The ultrasound is generally performed between 18 and 20 weeks of pregnancy, but may be offered up to 22 weeks in some circumstances. The timing of this ultrasound should ensure that, if structural anomalies are identified, women have time to consider termination within the time frames permitted in their state or territory. In some states and territories, access to termination after 20 weeks of pregnancy is highly restricted.
Screening for chromosomal anomalies
All women should be offered screening for common chromosomal anomalies such as trisomy. This can be undertaken through combined first trimester screening, a nuchal translucency scan alone, NIPT or second trimester maternal serum testing.
Women should be provided with information about the potential benefits, risks and costs of these options, and supported to make decisions that are in line with their needs and preferences.
Further obstetric ultrasound, including in the third trimester
Consider the need for increased obstetric ultrasound surveillance on an individual basis and according to clinical need, rather than as routine monitoring. Indications for further obstetric ultrasounds, including third trimester growth and wellbeing scans, may include:
- Clinical concerns about the risk of fetal growth restriction (for example, as outlined in the Fetal Growth Restriction (FGR) Care pathway) or a small‑for-gestational-age fetus
- Women for whom measurement of fundal height may be inaccurate (for example, high body mass index, large fibroids, polyhydramnios)
- A prenatal diagnosis of a genetic or structural anomaly
- Reassurance for women who have had a previous perinatal loss who request further ultrasounds for reassurance about fetal wellbeing.
Performing and reporting ultrasounds during pregnancy
Obstetric ultrasound should be performed by clinicians who have appropriate training and qualifications, and are working within their scope of practice. All referred obstetric ultrasounds, including dating, nuchal translucency and morphology scans, should be performed, interpreted and reported on by appropriately qualified clinicians, in line with the guidelines for the performance of first, second and third trimester ultrasounds developed by the Australasian Society for Ultrasound in Medicine.
If a woman is being referred for an ultrasound examination, refer her to a service that meets these requirements. Consider social factors such as cost, language, remoteness of residence or distrust of mainstream health care that may be barriers to the woman accessing obstetric ultrasound, and facilitate access to an appropriate service.
If a woman has a history of stillbirth or other perinatal loss, ensure that this information is clearly communicated on any referrals for obstetric imaging. Offer all women the opportunity to have a partner or support person attend the ultrasound with them.
The woman should be advised of the results of her obstetric ultrasound. Offer all women access to an interpreter, when required, and to an Aboriginal and Torres Strait Islander health worker or cross-cultural health worker, where available and in line with the woman’s preferences, to support these discussions.

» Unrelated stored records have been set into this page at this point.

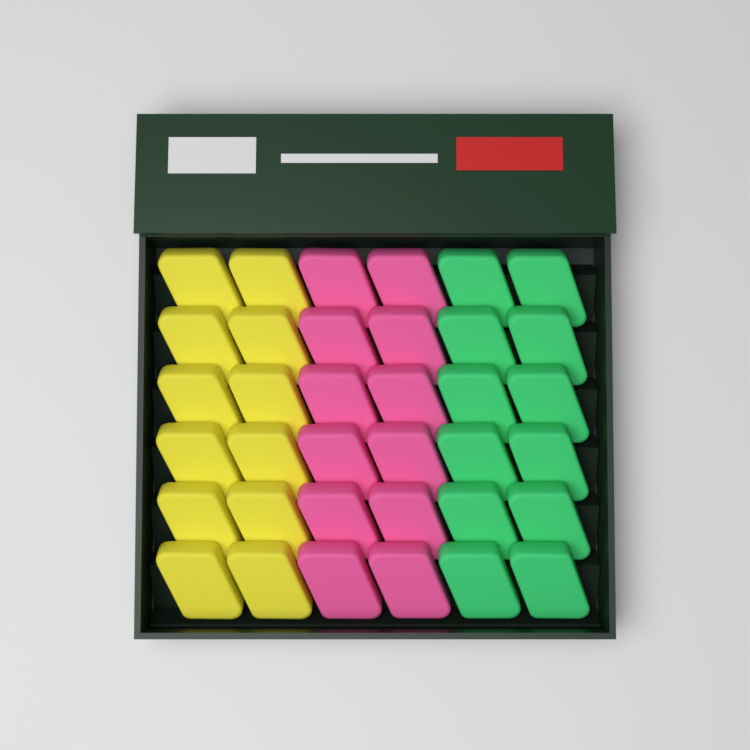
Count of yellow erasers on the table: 12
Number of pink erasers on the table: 12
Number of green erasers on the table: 12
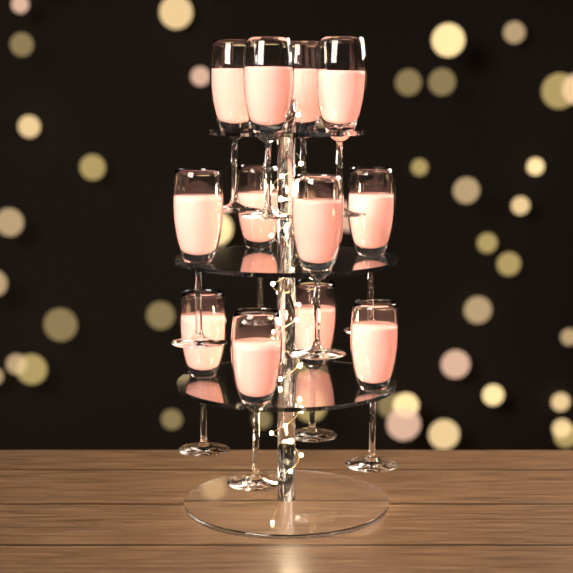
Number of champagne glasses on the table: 12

Note that some women may prefer to receive some, but not all, information about the findings of ultrasounds undertaken (for example, opting out of receiving information about an identified fetal anomaly if it is not life limiting), and care should be taken to respect these wishes.
A copy of the report for every ultrasound should be offered to the woman. At a minimum, key findings should be documented in her healthcare record and, with her permission, shared with other clinicians involved in her care – this includes clinicians providing care for Aboriginal and Torres Strait Islander women through ACCHOs and AMSs. If any concerns about the health or wellbeing of the fetus are identified, refer the woman for further investigation and care, and provide information on how she can access relevant support in the interim.
Use clear and sensitive language to communicate with the woman regarding concerning or unexpected findings. Provide empathic care, in line with the recommendations in the Parent-centred Communication in Obstetric Ultrasound Guidelines developed by the Australasian Society for Ultrasound in Medicine.